You absolutely can fool a lot of compilers out there! And I am not only looking at you, NVCC.

0 subcomment

by torginus

0 subcomment

Awesome blog post - thanks to this I found out that you can view what the LLVM optimizer pipeline does, and which pass is actually responsible for doing which instruction.
It's super cool to see this in practice, and for me it helps putting more trust in the compiler that it does the right thing, rather than me trying to micro-optimize my code and peppering inline qualifiers everywhere.

by gpderetta

0 subcomment

Interesting, even this can't fool the optimizer (tried with a recent gcc and clang):

  unsigned add(unsigned x, unsigned y) {
   std::vector vx {x};
   std::vector vy {y};
   auto res = vx[0]+vy[0];
   return res;
  }

by Joker_vD

1 subcomments

Wait, why does GAS use Intel syntax for ARM instead of AT&T? Or something that looks very much like it: the destination is the first operand, not the last, and there is no "%" prefix for the register names?

by asah

0 subcomment

I want an AI optimization helper that recognizes patterns that could-almost be optimized if I gave it a little help, e.g. hints about usage, type, etc.

by Scubabear68

1 subcomments

I liked the idea behind this post, but really the author fairly widely missed the mark in my opinion.
The extent to which you can "fool the optimizer" is highly dependent on the language and the code you're talking about. Python is a great example of a language that is devilishly hard to optimize for precisely because of the language semantics. C and C++ are entirely different examples with entirely different optimization issues, usually which have to do with pointers and references and what the compiler is allowed to infer.
The point? Don't just assume your compiler will magically make all your performance issues go away and produce optimal code.
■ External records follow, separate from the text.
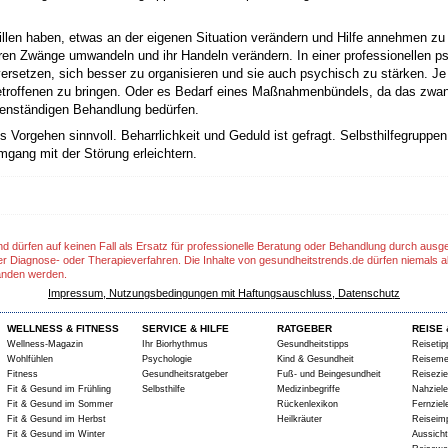
len haben, etwas an der eigenen Situation verändern und Hilfe annehmen zu wo
en Zwänge umwandeln und ihr Handeln verändern. In einer professionellen p
 versetzen, sich besser zu organisieren und sie auch psychisch zu stärken.
troffenen zu bringen. Oder es Bedarf eines Maßnahmenbündels, da das zwang
igenständigen Behandlung bedürfen.
s Vorgehen sinnvoll. Beharrlichkeit und Geduld ist gefragt. Selbsthilfegruppe
gang mit der Störung erleichtern.
nd dürfen auf keinen Fall als Ersatz für professionelle Beratung oder Behandlung durch aus
er Diagnose- oder Therapieverfahren. Die Inhalte von gesundheitstrends.de dürfen niemals a
anden werden.
Impressum, Nutzungsbedingungen mit Haftungsauschluss, Datenschutz
WELLNESS & FITNESS
SERVICE & HILFE
RATGEBER
REISE 
Wellness-Magazin
Ihr Biorhythmus
Gesundheitstipps
Reisetip
Wohlfühlen
Psychologie
Kind & Gesundheit
Reiseme
Fitness
Gesundheitsratgeber
Fuß- und Beingesundheit
Reisezie
Fit & Gesund im Frühling
Selbsthilfe
Medizinbegriffe
Nahziele
Fit & Gesund im Sommer
Rückenlexikon
Fernziel
Fit & Gesund im Herbst
Heilkräuter
Reiseim
Fit & Gesund im Winter
Aussich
Maybe it will, maybe it won't.
As always, the main performance lessons should always be "1) Don't prematurely optimize", and "2) If you see perf issues, run profilers to try to definitively nail where the perf issue is".

by mkornaukhov

0 subcomment

Better tell me how to make the compiler not fool me!

by dlenski

0 subcomment

Today I learned that Matt Godbolt is British!

by raverbashing

0 subcomment

I'm curious what is the theoreme-proving magic behind add_v4 and if this is prior LLVM ir

by daft_pink

1 subcomments

Is this an argument for compiled code?